Many of the region’s major employers were represented at the recent Geelong HR Roundtable where they discussed their organisation’s responses to the COVID-19 crisis. Host Maree Herath, from Harvest HR, recounts the roundtable’s major themes.

As the country prepares for work life to get back to normal, will your team be going back into the office willingly?

From unlocking extra productivity to planning for return to the office, here are the key themes that regional employers have noted about their response to COVID-19.

The crisis – adaptation and technology allowed continuity

For many employers, some staff remained at sites (with greater hygiene requirements in place) and it was, by and large, business as usual. However, many office or customer contact workers were moved to home-based working.

There are many examples of working from an office and then delivering the same outputs from home offices within days and weeks. Every our largest employers commented on how nimble and agile they could be.

The surprises – a highly productive, committed workforce

Most organisations have seen the productivity of many of their employees increase.

With this comes the challenge of getting staff to stop working, with some employers needing to put IT embargoes in place to ensure balance was achieved.

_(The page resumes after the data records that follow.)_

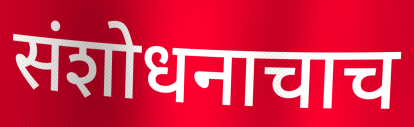
संशोधनाचाच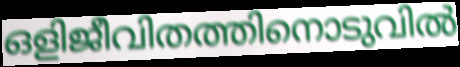
ഒളിജീവിതത്തിനൊടുവിൽ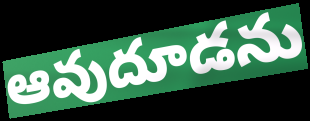
ఆవుదూడను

The COVID-19 crisis has created winners and losers. For most staff, keeping their job and remaining working has created a climate of gratitude and commitment.

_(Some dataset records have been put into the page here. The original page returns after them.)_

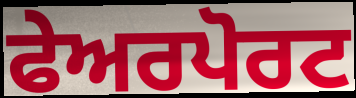
ਫੇਅਰਪੋਰਟ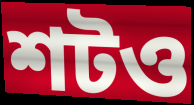
শটও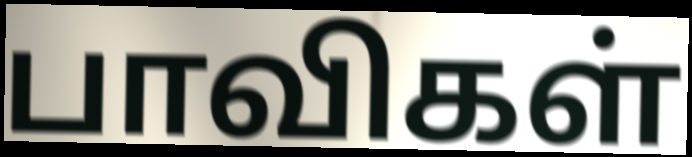
பாவிகள்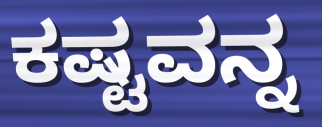
ಕಷ್ಟವನ್ನ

Many employers reported increased levels of trust, respect, appreciation and commitment from team members and the politics that sometimes emerge within an office environment were eliminated.

The boundaries attached to multi-site environments were diminished as workers no longer had an allegiance or affiliation with a site as “home” became one site.

Innovations from the crisis

MANY organisations reported that under-utilised digital platforms have now been harnessed. These include learning management systems, video meetings and collaborative platforms for information sharing.

One employer has shifted its customer support centre to flexible home-based. An initiative that had previously been put aside was now running with better productivity and less absenteeism compared with what was reported before COVID-19.

Many organisations report significant time and cost savings of webinar meetings in addition to securing worker safety as video meetings negate the need for travel and the embedded risk that comes with travelling on some of our region’s roads.

Organisations with low-risk tolerances by necessity embraces risks. These organisations now see the benefit of lower risk aversion courtesy of the crisis. As a necessity, organisations had to “give things a go” and ways of working that may never have gotten off the boardroom table have been established. This openness and the willingness to trial and fail will see further innovations and transformations come from the crisis.

Work health and safety

As can be predicted, worker health and wellbeing is a theme that has permeated throughout the crisis.

Many organisations have undertaken pulse checks to understand what their employees are sensing and feeling.

This has resulted in the rollout of health and wellbeing programs, increasing resources for employees to access in addition to providing support avenues for employees, customers and families form employee assistance programs to further referral to other support networks.

While still an uncomfortable subject, employers addressed domestic violence, ensuring support and avenues were available to affected workers.

The return

MANY workplaces are currently developing their COVID safe return to work plans. Many are addressing a gradual or phased return and being mindful of vulnerable workers, or those with vulnerable family members and a greater degree of rigour will be applied to certain workers.

The overwhelming sentiment is that flexibility will remain.

Employers are now addressing activity based working where employees will be assessed on the outcomes derived, not the hours worked.

There will also be challenges as the needed workers many not want to return and those that desperately want to return may not be the first.

There will be a challenge in sharing time among home and office. Many workers moved to home working with their employer’s office equipment so the worksite and home / office balance may prove a logistic challenge.

There will need to be a balance and it’s important that organisations are mindful when trying to strike the best solution, not just the solution that brings highest cost and time savings.

Health, safety and hygiene was a major focus when considering COVID-safe work environments.

And for the workers, the “badge of honour” of soldiering on when sick is no more. There will be a zero tolerance for sick workers moving forward.

Maree Herath is the director of Harvest Talent Recruitment & People Solutions.